Sunday, September 5, 2010

Empty Nest

I was talking with someone recently when my current pregnancy came up. They said, "Wow, it's gonna be a long time before you have an empty nest!" It's true, but not for the reason you might think .

I don't think about it often, but it is something Rob and I have talked about on and off since becoming special needs parents. Most children are born, grow and leave "the nest". Sometimes they return at various ages and stages for a slew of reasons, but traditionally, the goal is that your child will lead their own life someday in their own home. I pray daily that this will be the case with our children - that they would lead successful, happy lives - on their own.
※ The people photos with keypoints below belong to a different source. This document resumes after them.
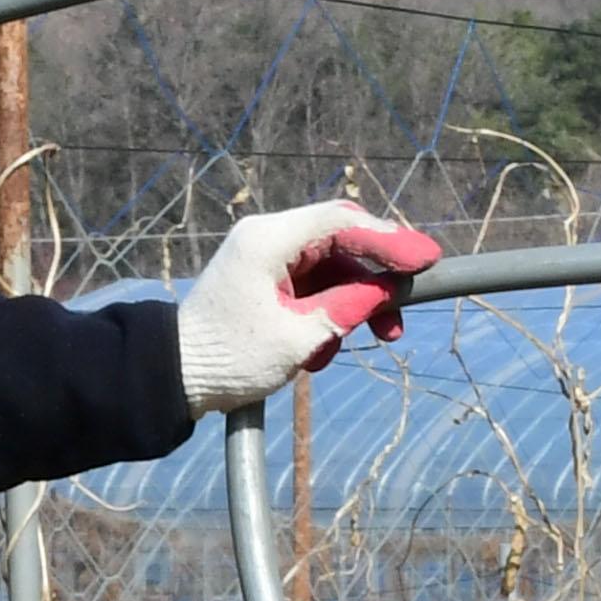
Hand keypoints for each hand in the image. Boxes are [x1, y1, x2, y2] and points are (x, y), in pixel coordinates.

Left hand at [177, 202, 440, 411]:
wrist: (174, 377)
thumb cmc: (227, 357)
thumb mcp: (298, 338)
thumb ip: (347, 308)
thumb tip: (386, 291)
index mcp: (268, 240)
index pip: (343, 223)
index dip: (391, 239)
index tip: (427, 260)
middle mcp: (267, 237)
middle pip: (342, 238)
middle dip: (378, 273)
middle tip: (407, 306)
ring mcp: (266, 257)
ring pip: (332, 265)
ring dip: (358, 299)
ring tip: (381, 336)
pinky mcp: (267, 278)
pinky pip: (314, 284)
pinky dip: (332, 310)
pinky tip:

But we've got Dylan. It doesn't mean we won't have an empty nest someday, but it certainly spices things up. Individuals with Down syndrome attend various levels of higher education, live on their own, hold steady jobs and marry. This surprises people, but it's very true - and absolutely wonderful! Obviously, Rob and I want Dylan to be as independent as possible. Only time will tell.

The funny thing is that there is a part of me that selfishly wants Dylan home when he should be spreading his wings. It's not that I don't want him to grow and be independent - which he does daily - but I also know my red head well. Right now he likes to bolt and refuses to answer our calls when we attempt to find him, but I believe in time that will improve. There are things about him that will not change - and that's a good thing.

I got what I always wanted: a boy first and a girl last (well, what I thought would be my last!) God gave me exactly what I wanted in more ways than I could have ever imagined. Dylan is full of love and very sweet. He loves music. His current crush is Snow White. When Savannah is six, Dylan will be fourteen. I have a hunch that while Dylan will want to hang with his buddies, yet he's also a homebody and will be happy to play dress up with his sister and be Prince Charming when she's playing make believe.

When I think about the baby growing in my belly, it will be ten when Dylan is twenty. Dylan loves to read and I can already picture the two of them reading together. Dylan loves Disney movies and while I'm sure his tastes will mature, my gut tells me he will always have a place in his heart for Disney and all other kid based movies...making good company for his younger siblings!

Dylan continues to grow up daily. I've been sick and asked Dylan if he could pray for me. He said "Uh, yeah". I had no idea what he would say. He tends to say very particular prays for certain things - going to bed, blessing the food, etc. But I was asking him to do something new - pray a new prayer. While I don't recall his exacts words, it went something like this, "God, go to Disneyland, love mommy, mommy sick, feel better and go to doctor, Amen". To be honest, I was shocked. But I was also thrilled. It was another sign of maturity.

Maybe Dylan will attend college. Maybe he won't. I know he'll hold a job, but I have no idea what or where. He might marry, he might not. He might express the desire (and ability!) to leave the nest. If he does, it's going to take everything in me to not clip his wings.